Le rapport sur l'application de la loi fiscale (RALF) permet chaque année au rapporteur de la commission des finances de l'Assemblée nationale d'examiner la mise en œuvre de la loi de finances (LF) précédente, sur la base des réponses du gouvernement.
Le rapporteur général, Charles de Courson, attire notamment l'attention dans le RALF 2025 en date du 30 septembre 2025 sur "une dérive particulièrement préoccupante, consistant, pour le gouvernement, à ne pas appliquer des dispositions régulièrement adoptées par le législateur et promulguées. Cette pratique semble être devenue courante depuis 2024. Elle est d'autant plus inquiétante qu'elle concerne des sujets à forte portée politique".

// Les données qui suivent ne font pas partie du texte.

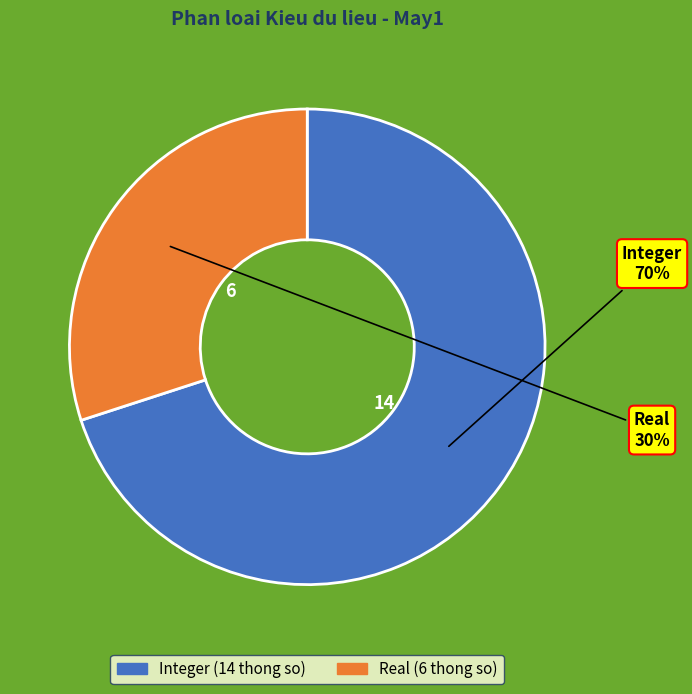

Which slice is the smallest?

Real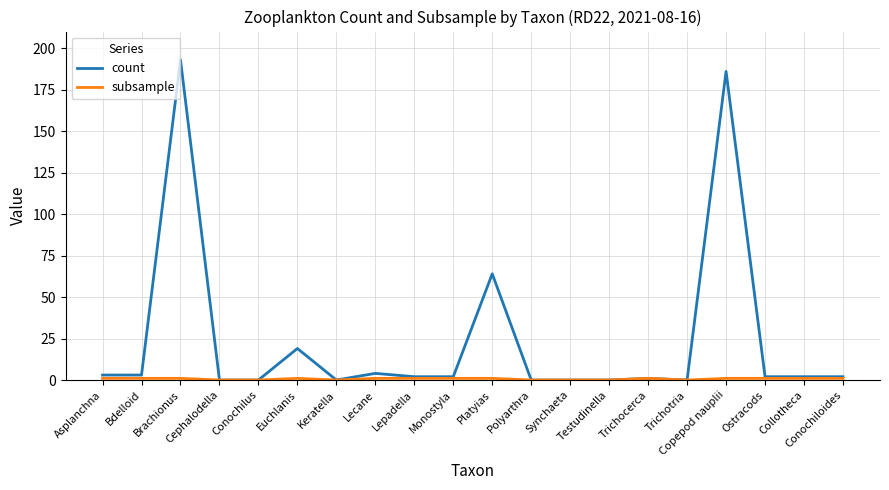

How many lines are shown in the chart?

2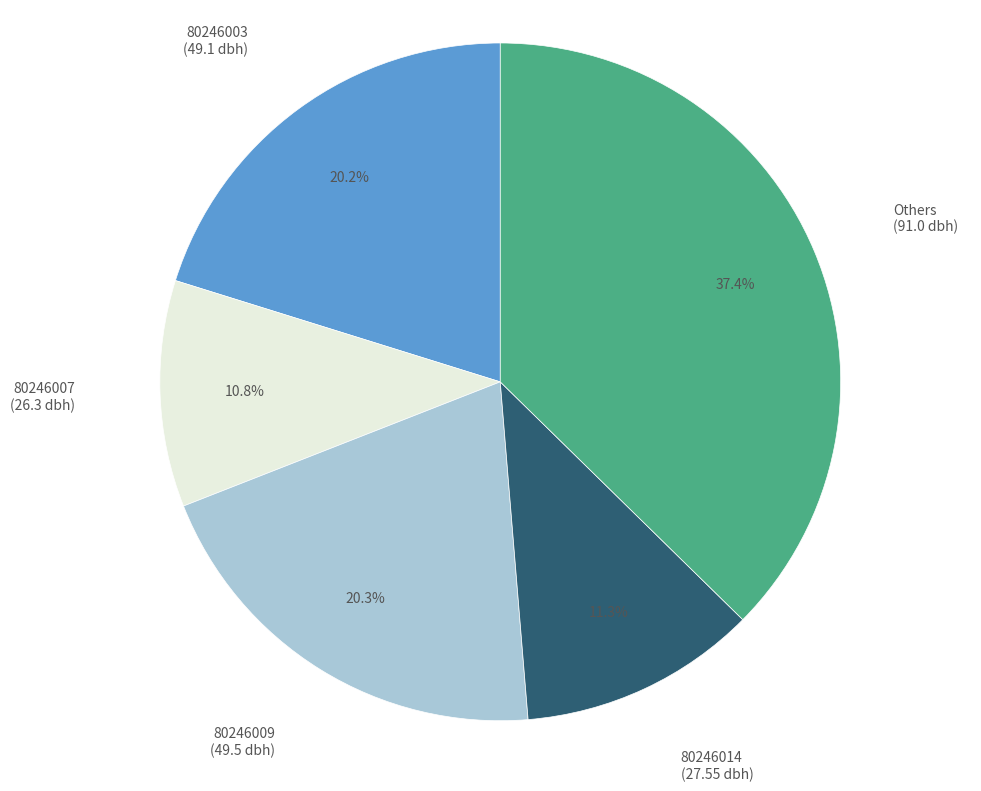

Is there any slice that represents more than half of the pie?

No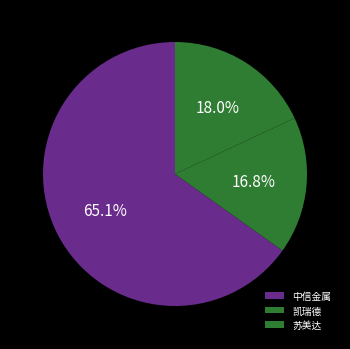

Is it true that 凯瑞德 is 17% of the pie?

True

Annulation, non-application ou report de réformes
Le RALF mentionne trois cas d'annulation, de non-application ou de report de réformes :
- l'annulation du tarif d'accise sur le gazole non routier (GNR) agricole (LF pour 2024) ;
- la non-application de l'abaissement des plafonds de chiffre d'affaires qui permet l'utilisation de la franchise en base de taxe sur la valeur ajoutée (TVA) (LF pour 2025) ;
- le report de l'entrée en vigueur des plafonds d'exonération pour les transmissions agricoles (LF pour 2025).
Pour les deux premières mesures reportées ou annulées, le coût pour l'État est estimé à 810 millions d'euros (160 millions d'euros pour l'annulation du tarif d'accise sur le GNR et 650 millions d'euros pour la non-application de l'abaissement des plafonds de chiffre d'affaires permettant l'utilisation de la franchise en base de TVA). Dans le cas de la troisième mesure, une erreur matérielle de coordination dans la loi implique une traduction législative dans le prochain projet de loi de finances.
Un renversement de la hiérarchie des normes ?
Ces réformes ont été annulées ou reportées par diverses voies réglementaires, notamment des décrets, ce qui constitue, selon le RALF, "un authentique renversement de la hiérarchie des normes, donc une négation de l’État de droit". D'après le rapport, "il ne semble exister aucun recours effectif contre des actes réglementaires manifestement illégaux".
La jurisprudence ne reconnaît en matière fiscale l'intérêt à agir que des contribuables directement concernés. Or, il est peu probable que des contribuables puissent contester un acte réglementaire qui leur est favorable. L'illégalité de l'acte est cependant "patente" souligne le rapport.
Inversement, des contribuables non directement concernés par ces mesures, demandant l'annulation de décisions provoquant des dépenses budgétaires et donc l'augmentation des impôts, ne justifient pas d'un intérêt à attaquer ces décisions, comme le rappelle le Conseil d'État.
Députés comme sénateurs ont tenté d'agir en déposant des propositions de loi sur l'intérêt à agir des parlementaires, dont aucune n'a abouti. Des parlementaires ont toutefois obtenu des succès en posant des recours devant la juridiction administrative, notamment afin de contester des décrets d'avance. Cela n'a toutefois pas abouti à reconnaître l'intérêt à agir des parlementaires.
Le rapporteur général souligne qu'"il n'est pas exclu que la pratique consistant, pour un ministre, à ordonner par un acte réglementaire que ne soit pas perçue, ou que soit perçue incomplètement, une recette prévue par le législateur, soit passible des sanctions prévues par l'article 432-10 du code pénal, qui punit de cinq ans d'emprisonnement et d'une amende de 500 000 euros, le fait, par une personne dépositaire de l'autorité publique ou chargée d'une mission de service public, d'accorder sous une forme quelconque et pour quelque motif que ce soit une exonération ou franchise des droits, contributions, impôts ou taxes publics en violation des textes légaux ou réglementaires".